Exercise
Which lines in the data below contain the word "connexion"? List every one of them.

━━━ Source data

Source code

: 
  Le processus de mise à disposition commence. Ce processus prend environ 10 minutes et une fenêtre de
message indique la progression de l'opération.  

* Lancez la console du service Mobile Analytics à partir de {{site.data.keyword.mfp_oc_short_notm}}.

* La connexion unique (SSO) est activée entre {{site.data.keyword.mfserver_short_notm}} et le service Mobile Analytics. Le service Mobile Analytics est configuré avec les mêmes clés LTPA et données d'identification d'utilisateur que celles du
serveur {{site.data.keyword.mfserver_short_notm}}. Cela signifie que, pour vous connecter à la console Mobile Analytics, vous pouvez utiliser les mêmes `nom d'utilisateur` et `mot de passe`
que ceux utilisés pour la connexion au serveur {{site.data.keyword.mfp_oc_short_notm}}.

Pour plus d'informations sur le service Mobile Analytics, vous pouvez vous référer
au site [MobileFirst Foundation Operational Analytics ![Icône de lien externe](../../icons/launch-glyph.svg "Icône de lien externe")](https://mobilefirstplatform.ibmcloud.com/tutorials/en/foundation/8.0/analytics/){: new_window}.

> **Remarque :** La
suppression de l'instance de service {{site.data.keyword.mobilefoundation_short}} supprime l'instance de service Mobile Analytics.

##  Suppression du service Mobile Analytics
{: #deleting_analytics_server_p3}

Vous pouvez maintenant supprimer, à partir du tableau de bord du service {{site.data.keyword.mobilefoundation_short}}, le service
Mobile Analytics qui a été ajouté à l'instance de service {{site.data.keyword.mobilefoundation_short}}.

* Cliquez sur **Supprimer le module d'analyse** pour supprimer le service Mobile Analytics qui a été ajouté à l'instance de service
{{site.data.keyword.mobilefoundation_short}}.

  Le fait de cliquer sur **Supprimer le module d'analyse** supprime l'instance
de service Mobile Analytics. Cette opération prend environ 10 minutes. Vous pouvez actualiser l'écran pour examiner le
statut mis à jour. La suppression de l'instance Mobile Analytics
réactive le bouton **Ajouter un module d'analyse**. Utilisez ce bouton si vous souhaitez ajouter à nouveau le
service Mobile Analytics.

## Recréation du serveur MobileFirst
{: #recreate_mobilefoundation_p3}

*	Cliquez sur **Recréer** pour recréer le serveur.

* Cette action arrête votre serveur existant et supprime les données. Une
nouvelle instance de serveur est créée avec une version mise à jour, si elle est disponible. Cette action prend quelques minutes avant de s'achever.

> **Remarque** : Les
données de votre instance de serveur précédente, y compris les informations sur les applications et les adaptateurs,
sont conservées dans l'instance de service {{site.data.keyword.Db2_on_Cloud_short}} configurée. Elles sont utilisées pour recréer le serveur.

━━━━━━

Solved exercise
* La connexion unique (SSO) est activée entre {{site.data.keyword.mfserver_short_notm}} et le service Mobile Analytics. Le service Mobile Analytics est configuré avec les mêmes clés LTPA et données d'identification d'utilisateur que celles du
que ceux utilisés pour la connexion au serveur {{site.data.keyword.mfp_oc_short_notm}}.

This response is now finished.